■ TASK DIRECTIONS
Output exactly the first line of the listing and each line after it, through the line that contains "cells exhibit moderate"; add nothing else.

■ DATASET EXTRACT
-------

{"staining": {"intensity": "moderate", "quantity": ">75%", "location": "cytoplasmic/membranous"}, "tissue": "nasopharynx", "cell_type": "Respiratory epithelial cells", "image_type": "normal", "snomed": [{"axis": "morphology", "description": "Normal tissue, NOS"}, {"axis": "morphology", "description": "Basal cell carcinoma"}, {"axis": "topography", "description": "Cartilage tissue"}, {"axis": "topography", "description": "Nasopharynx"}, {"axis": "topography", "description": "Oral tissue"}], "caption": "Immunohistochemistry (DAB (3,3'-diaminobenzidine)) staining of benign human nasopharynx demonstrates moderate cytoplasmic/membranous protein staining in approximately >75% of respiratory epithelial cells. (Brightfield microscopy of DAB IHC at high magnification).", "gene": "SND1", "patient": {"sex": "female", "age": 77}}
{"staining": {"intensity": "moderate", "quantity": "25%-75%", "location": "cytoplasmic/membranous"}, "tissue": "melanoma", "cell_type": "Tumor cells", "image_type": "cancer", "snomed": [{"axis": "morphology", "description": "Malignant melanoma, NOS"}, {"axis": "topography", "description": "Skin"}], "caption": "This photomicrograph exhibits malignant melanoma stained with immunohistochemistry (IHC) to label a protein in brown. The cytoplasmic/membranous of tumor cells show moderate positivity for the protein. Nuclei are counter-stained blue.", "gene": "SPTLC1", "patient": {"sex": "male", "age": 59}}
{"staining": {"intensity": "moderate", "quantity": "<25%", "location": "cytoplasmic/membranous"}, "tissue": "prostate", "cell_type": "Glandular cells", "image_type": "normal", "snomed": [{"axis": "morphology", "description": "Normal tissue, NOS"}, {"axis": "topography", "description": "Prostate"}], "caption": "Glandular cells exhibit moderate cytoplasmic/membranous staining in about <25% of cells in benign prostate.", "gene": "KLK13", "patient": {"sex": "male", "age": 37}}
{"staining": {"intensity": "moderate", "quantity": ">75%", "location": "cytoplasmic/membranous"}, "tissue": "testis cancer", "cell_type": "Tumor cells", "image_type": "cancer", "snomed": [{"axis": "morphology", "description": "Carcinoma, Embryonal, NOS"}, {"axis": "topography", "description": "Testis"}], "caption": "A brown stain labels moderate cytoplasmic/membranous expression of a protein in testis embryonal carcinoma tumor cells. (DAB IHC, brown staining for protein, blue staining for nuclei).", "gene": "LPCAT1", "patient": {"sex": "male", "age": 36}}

-------

■ ANSWER SECTION
{"staining": {"intensity": "moderate", "quantity": ">75%", "location": "cytoplasmic/membranous"}, "tissue": "nasopharynx", "cell_type": "Respiratory epithelial cells", "image_type": "normal", "snomed": [{"axis": "morphology", "description": "Normal tissue, NOS"}, {"axis": "morphology", "description": "Basal cell carcinoma"}, {"axis": "topography", "description": "Cartilage tissue"}, {"axis": "topography", "description": "Nasopharynx"}, {"axis": "topography", "description": "Oral tissue"}], "caption": "Immunohistochemistry (DAB (3,3'-diaminobenzidine)) staining of benign human nasopharynx demonstrates moderate cytoplasmic/membranous protein staining in approximately >75% of respiratory epithelial cells. (Brightfield microscopy of DAB IHC at high magnification).", "gene": "SND1", "patient": {"sex": "female", "age": 77}}
{"staining": {"intensity": "moderate", "quantity": "25%-75%", "location": "cytoplasmic/membranous"}, "tissue": "melanoma", "cell_type": "Tumor cells", "image_type": "cancer", "snomed": [{"axis": "morphology", "description": "Malignant melanoma, NOS"}, {"axis": "topography", "description": "Skin"}], "caption": "This photomicrograph exhibits malignant melanoma stained with immunohistochemistry (IHC) to label a protein in brown. The cytoplasmic/membranous of tumor cells show moderate positivity for the protein. Nuclei are counter-stained blue.", "gene": "SPTLC1", "patient": {"sex": "male", "age": 59}}
{"staining": {"intensity": "moderate", "quantity": "<25%", "location": "cytoplasmic/membranous"}, "tissue": "prostate", "cell_type": "Glandular cells", "image_type": "normal", "snomed": [{"axis": "morphology", "description": "Normal tissue, NOS"}, {"axis": "topography", "description": "Prostate"}], "caption": "Glandular cells exhibit moderate cytoplasmic/membranous staining in about <25% of cells in benign prostate.", "gene": "KLK13", "patient": {"sex": "male", "age": 37}}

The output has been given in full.